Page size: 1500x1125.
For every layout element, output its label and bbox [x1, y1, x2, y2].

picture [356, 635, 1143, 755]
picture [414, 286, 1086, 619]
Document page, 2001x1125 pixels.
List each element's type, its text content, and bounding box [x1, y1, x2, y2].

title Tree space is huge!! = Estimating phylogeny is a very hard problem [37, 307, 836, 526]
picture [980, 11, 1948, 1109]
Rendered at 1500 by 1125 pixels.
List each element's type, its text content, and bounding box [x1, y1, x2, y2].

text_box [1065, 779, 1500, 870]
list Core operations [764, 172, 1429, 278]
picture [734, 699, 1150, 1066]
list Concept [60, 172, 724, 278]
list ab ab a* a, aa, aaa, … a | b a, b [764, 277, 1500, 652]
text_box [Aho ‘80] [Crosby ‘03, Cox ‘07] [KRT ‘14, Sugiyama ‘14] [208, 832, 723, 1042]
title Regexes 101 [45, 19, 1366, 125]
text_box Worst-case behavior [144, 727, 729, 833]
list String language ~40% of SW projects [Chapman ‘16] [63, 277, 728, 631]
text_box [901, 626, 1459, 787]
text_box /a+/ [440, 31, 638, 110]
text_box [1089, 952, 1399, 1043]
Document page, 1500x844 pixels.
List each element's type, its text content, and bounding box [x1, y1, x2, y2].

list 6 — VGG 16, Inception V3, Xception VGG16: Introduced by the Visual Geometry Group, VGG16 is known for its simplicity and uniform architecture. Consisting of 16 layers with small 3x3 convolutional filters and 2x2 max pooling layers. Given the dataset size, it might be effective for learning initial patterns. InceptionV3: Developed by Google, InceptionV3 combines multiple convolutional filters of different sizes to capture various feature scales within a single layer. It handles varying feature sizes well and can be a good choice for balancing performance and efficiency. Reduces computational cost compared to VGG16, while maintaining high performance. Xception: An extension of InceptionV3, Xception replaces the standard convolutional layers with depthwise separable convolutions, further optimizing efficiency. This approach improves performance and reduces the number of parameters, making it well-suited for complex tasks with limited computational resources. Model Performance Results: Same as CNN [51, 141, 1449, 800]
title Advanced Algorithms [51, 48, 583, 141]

***

_Your task_
Report every line above that has the string "Document" in it.

_Answer box_
Document page, 2001x1125 pixels.
Document page, 1500x844 pixels.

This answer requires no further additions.